The detergent composition of any of the preceding claims, wherein the composition is in the form of a powder, a bar, a homogenous tablet, a tablet having two or more layers, a pouch having one or more compartments, a regular or compact powder, a granule, a paste, a gel, or a regular, compact or concentrated liquid.
The detergent composition of any of the preceding claims, wherein the enzyme composition used in the detergent composition is in an amount corresponding to 0.001-200 mg of protein, such as 0.005-100 mg of protein, preferably 0.01-50 mg of protein, more preferably 0.05-20 mg of protein, even more preferably 0.1-10 mg of protein per liter of wash liquor.

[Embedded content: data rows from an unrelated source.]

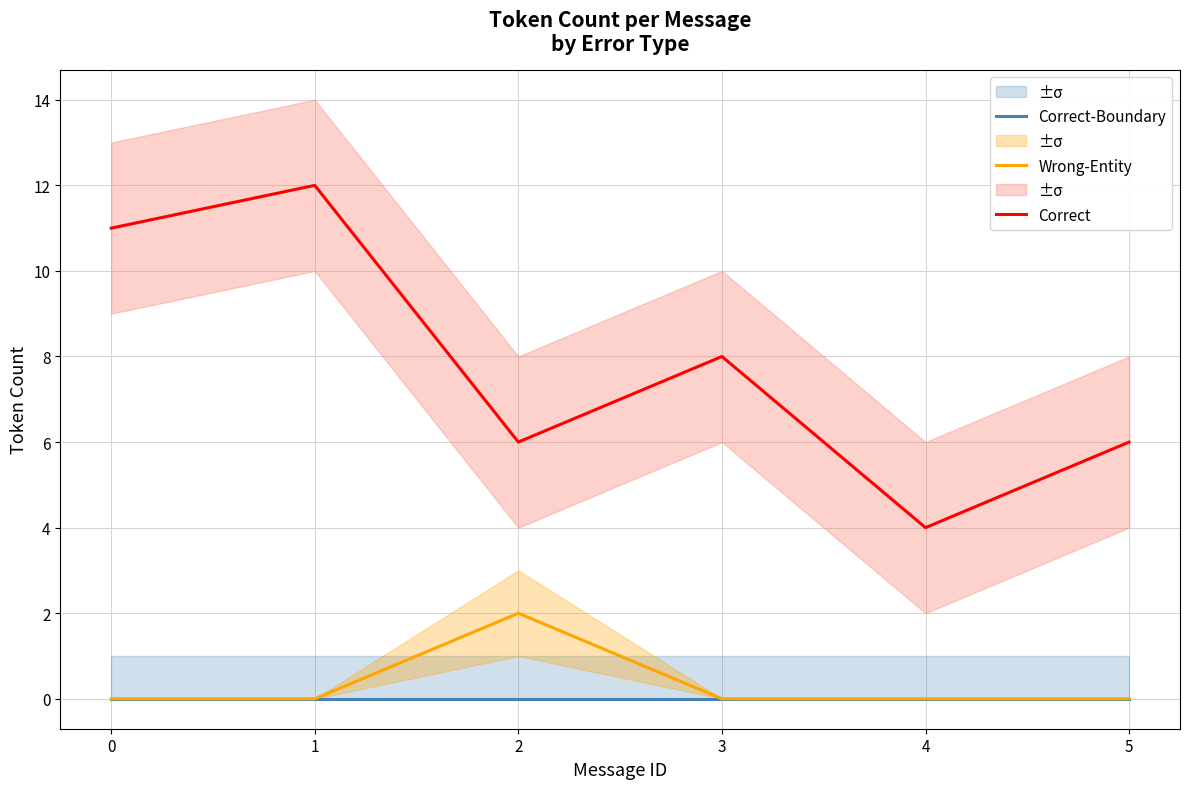

Which series has the largest total across all categories?

Correct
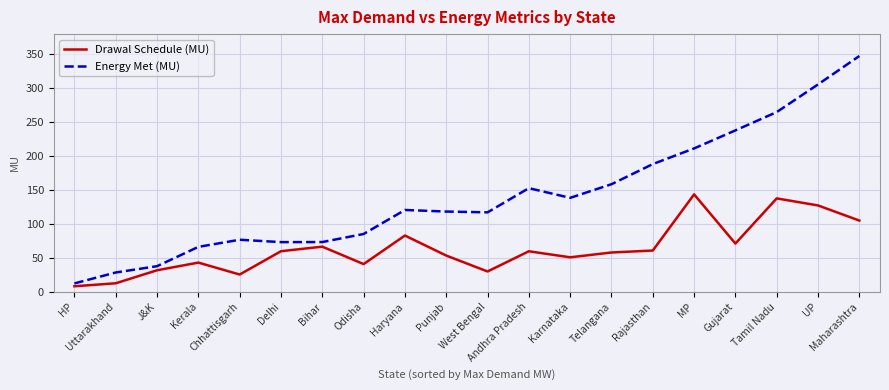

True or false: Energy Met (MU) and Drawal Schedule (MU) cross at least once.

False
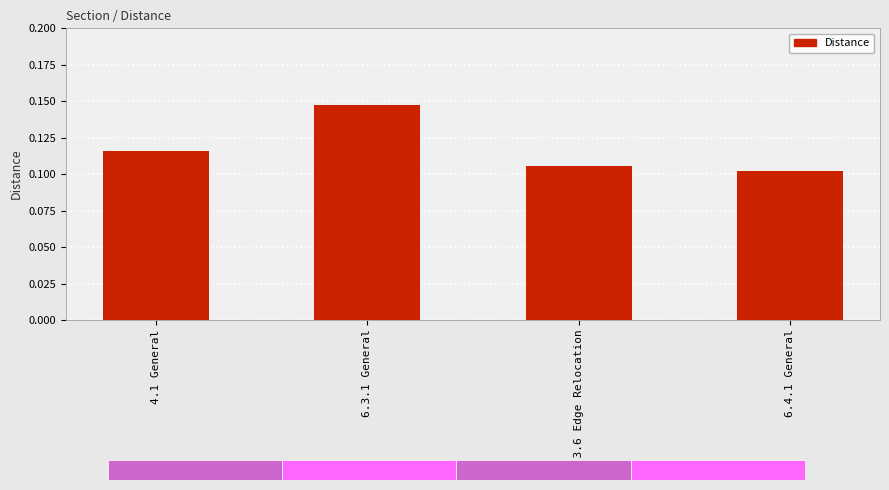

What is the sum of the values at 4.1 General and 6.3.1 General?

0.3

A method for reducing or removing dust mite from textile comprising:

(1) Washing or exposing the textile with any of detergent composition of claims 13-17 or with any of the enzyme composition of claims 6-12;

(2) Optionally rinsing the textile.
Method of claim 18, wherein the method is carried out by hand or machine.
The method according to any of claims 18-19, wherein the method is a laundry or wash method or a warewashing method.